It's called "the cloud".
Catalogers have more experience with the cloud than almost any other marketer. Catalogers simply didn't call it "the cloud", they called it "Abacus".
Yup, you threw your most valuable asset, your customer list, up into the cloud.
You did this back in 1994.
Like all internet-related things, this blew a hole through the entire industry. The list industry was absolutely hailed-upon by the cloud ... remember those meetings you'd have at the old Catalog Conference, when Eddie Bauer would meet with J. Crew and there would be twelve people in the room ... only two from Eddie Bauer and J. Crew, ten people from the vendor community supporting the exchange of 0-3 month, $100+ names with a gender select of "F"? Yup, those meetings were obliterated by the cloud ... you could cut ten people out of the equation by having the cloud return 100,000 productive names to you at $0.06 each.
Remember what it was like when you used to have to improve your marketing database in-house? The book of work? The nine month timeline to get one field added?
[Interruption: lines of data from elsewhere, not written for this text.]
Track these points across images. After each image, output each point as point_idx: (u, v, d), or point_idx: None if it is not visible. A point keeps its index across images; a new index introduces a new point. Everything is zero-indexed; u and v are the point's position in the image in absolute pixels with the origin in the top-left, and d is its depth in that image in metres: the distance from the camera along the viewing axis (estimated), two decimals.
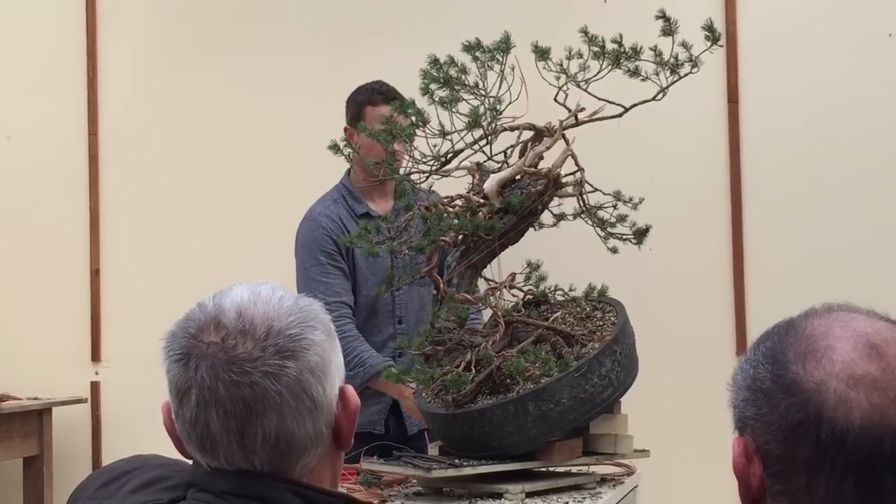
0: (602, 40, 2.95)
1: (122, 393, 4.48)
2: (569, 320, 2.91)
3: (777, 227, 3.96)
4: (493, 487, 2.70)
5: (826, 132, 3.93)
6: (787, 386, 1.12)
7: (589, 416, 2.78)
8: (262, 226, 4.36)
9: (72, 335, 4.54)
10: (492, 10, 4.07)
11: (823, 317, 1.17)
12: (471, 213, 2.90)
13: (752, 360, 1.19)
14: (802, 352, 1.14)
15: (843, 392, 1.09)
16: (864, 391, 1.09)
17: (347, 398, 1.40)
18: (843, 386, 1.10)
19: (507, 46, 2.97)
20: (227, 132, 4.42)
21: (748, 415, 1.16)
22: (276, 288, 1.40)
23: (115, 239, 4.54)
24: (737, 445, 1.16)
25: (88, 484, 1.53)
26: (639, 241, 3.12)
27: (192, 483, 1.38)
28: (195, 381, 1.33)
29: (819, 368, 1.12)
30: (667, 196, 3.88)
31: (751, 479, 1.15)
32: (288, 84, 4.37)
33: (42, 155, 4.62)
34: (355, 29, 4.32)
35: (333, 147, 3.03)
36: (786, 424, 1.11)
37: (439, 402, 2.80)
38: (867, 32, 3.92)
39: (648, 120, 3.34)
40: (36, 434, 4.36)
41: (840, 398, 1.09)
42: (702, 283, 4.00)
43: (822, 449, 1.09)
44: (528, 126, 3.01)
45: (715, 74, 3.84)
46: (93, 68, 4.56)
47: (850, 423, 1.08)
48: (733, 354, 3.96)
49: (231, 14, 4.46)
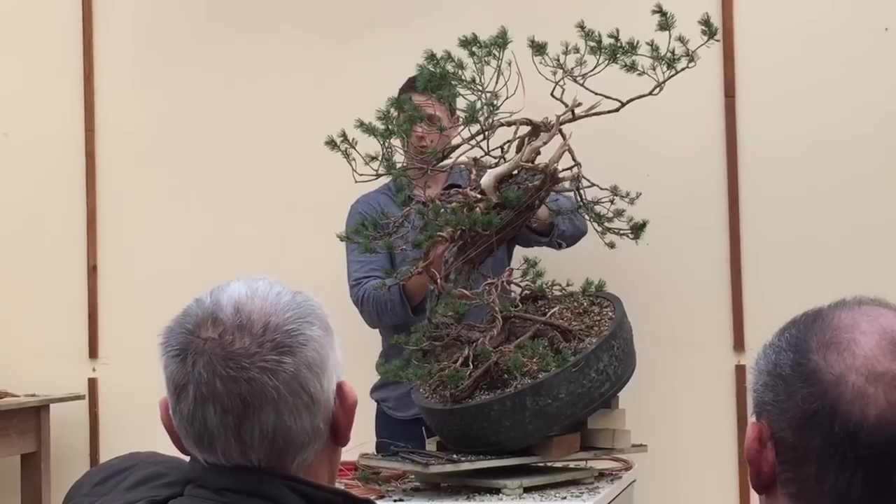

Then you moved your database to the cloud ... you let one of a dozen popular database brands host the database for you. Guess you don't need the IT help on that marketing database anymore, huh?
Need a new online buyer? That's up in the cloud, too ... though we call it "search", it's essentially a cloud-based service where somebody created an auction-based marketplace of mined and monetized customer sentiments.
Facebook and Twitter? Cloud-based conversation services.
In other words, the cataloger is nearly twenty years into a migration from in-house to cloud-based services.
This isn't a new phenomenon.
What is new is the awakening that comes with a cloud-based migration of services. Ever hear something like this?
- "I sure miss knowledge. I mean, nobody knows anything anymore. Fifteen years ago, I could ask my list expert a question, and I got a couple decades of experience embedded in the answer. Today, nobody can answer my questions. People know that the new 'affinity' model performs six percent better, but nobody can tell me who I am contacting, or why the model performs six percent better. Google is no better, organic search traffic drops by 25%, and there's nobody to turn to, nobody to explain to me why this happened. I have cheap names, and I have cheap explanations for why I got the names I got."
We can't expect the cloud to provide us with intelligence ... it can't do that, it's simply a cloud. We have to learn, for ourselves, that a puffy cumulus cloud is different from a towering cumulonimbus.
It's a good time to start educating ourselves.